Debt market influence on construction lending –

Last month, in light of rising interest rates and unchecked inflation, a couple of lending experts were consulted and provided some great insight on broader capital markets and the lending environment changes we’re currently experiencing. Considering the more specialized nature of construction lending, I recently consulted with Michael Mulcahy of Mulcahy Capital, who primarily deals with construction loans for smaller developers.

Commenting on recent impact and what has been most unique about what’s happening, Mulcahy said “Construction loans are mostly priced with a margin over the benchmark of Prime or Libor, or Libor’s new incarnation SOFR. These benchmarks have exploded on a relative basis from their very low bases in the Spring of 2022. Most shocking to the financial system is not the new rates (which are not that high historically), but the speed of increase which will have caught many developers in mid or pre-construction off guard.”

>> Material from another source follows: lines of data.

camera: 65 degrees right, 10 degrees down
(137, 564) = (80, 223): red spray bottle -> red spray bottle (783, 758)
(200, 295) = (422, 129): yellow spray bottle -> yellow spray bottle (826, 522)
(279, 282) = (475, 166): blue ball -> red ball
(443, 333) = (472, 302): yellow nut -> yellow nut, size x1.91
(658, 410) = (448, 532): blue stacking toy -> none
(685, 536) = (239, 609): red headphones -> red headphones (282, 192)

He continued, “Making offer prices on land based off rates that were not expected to change much can destroy the profitability of projects. This is before any consideration is even made for a projects future sales into the for-sale market which has also been impacted by the future buyers’ home mortgage rate. Markets hate uncertainty, and while rates remain in flux, it will be difficult to make solid plans or projections. Once we get some clarity on rates stabilizing it will be easier for developers to make competent offers on land. I also believe once home mortgage rates have stabilized it will bring home buyers back to the market. Home buyers’ pricing power may have been eroded with higher mortgage rates, but there is still an undersupply of housing and an appetite for home ownership”

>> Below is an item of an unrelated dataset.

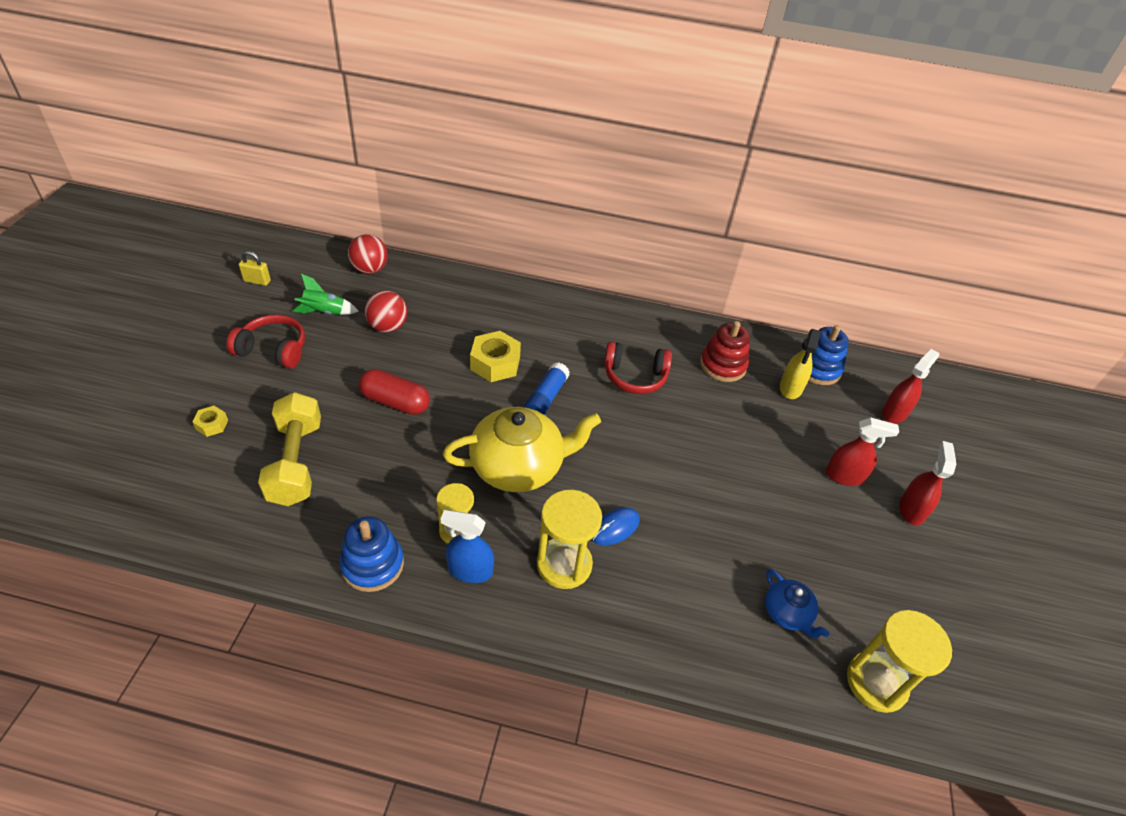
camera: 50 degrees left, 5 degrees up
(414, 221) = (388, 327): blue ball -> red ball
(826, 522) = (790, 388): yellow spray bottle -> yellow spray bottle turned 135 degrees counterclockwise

Our massive housing shortage is thoroughly documented and analyzed by NH Housing Finance Authority, giving us ample hard data to point to sustained demand despite the challenges.  In their 2022 Annual Report, CEO Rob Dapice first highlights the. 3% statewide vacancy rate for 2 bedroom apartments.  He then wrote “Higher interest rates also influence the number of building permits being issued; a reduction in housing construction adds additional pressure to New Hampshire’s supply/demand imbalance.”

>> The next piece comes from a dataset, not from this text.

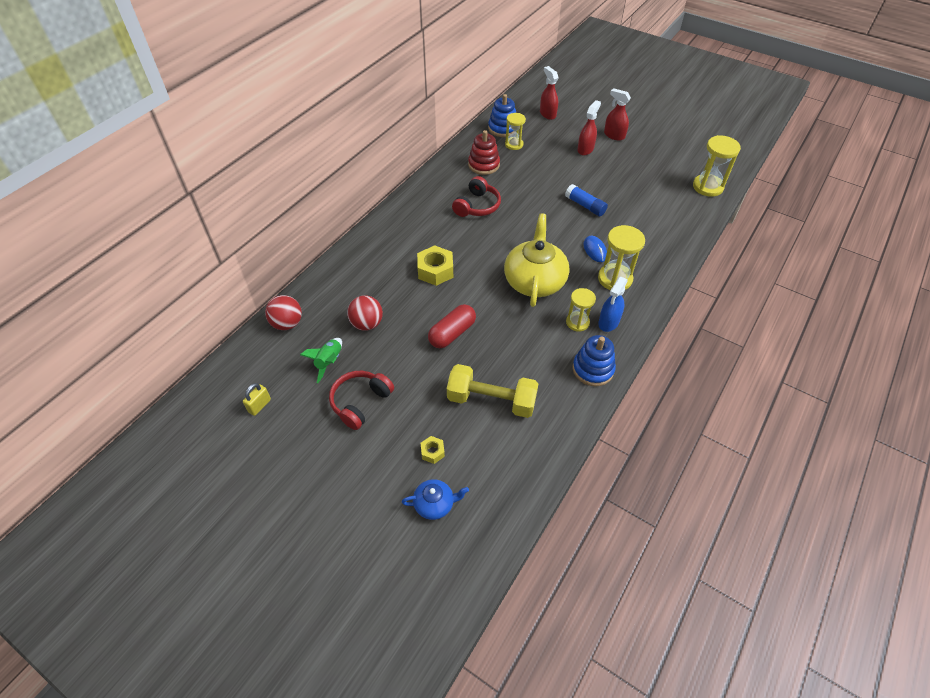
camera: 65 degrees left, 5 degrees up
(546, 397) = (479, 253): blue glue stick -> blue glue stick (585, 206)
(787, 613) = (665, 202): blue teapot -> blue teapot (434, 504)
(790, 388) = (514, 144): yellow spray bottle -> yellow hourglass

With constrained supply and substantial cost spikes, affordability continues to be the primary victim of this imbalance. Additional pressure from the lack of affordability in the single family home market shows in the 12.8% median home price spike in just one year, resting at $460,000 in June 2022. 

Mulcahy commented on this trend from the lender’s perspective – “Lenders are still willing to provide debt on development projects. Rental projects are most in favor due to the decline in home sales, and for that same reason for-sale projects will receive far greater scrutiny.”

Obviously housing development isn’t the only factor, though it’s been the hottest issue facing our state.  Costs of all types of development have increased due to rising labor rates and raw materials costs.  In future messages, I’ll consult with experts in their fields for insight on other cost trends and market sectors.

In the meantime, compounding the hard costs with the changes to the debt market has caused massive shifts in how projects are approached. Interestingly, Mulcahy noted that traditionally expensive capital sources are feeling somewhat less so by contrast today, stating “The cost of capital from the low cost providers (banks) to the higher cost providers (private hard-money) has converged somewhat. The higher cost providers have not increased their rates in step with the benchmarks like the banks have.”

In summary, these and other conversations with numerous bank lenders and brokers describe many challenges and considering to construction financing in this rapidly evolving market.  There is a belief that by 2024 the pressure on traditional commercial lending rates will have eased and could be lower than today expressed by many. However, no one has a crystal ball, and they don’t see rates returning to their lows of recent years.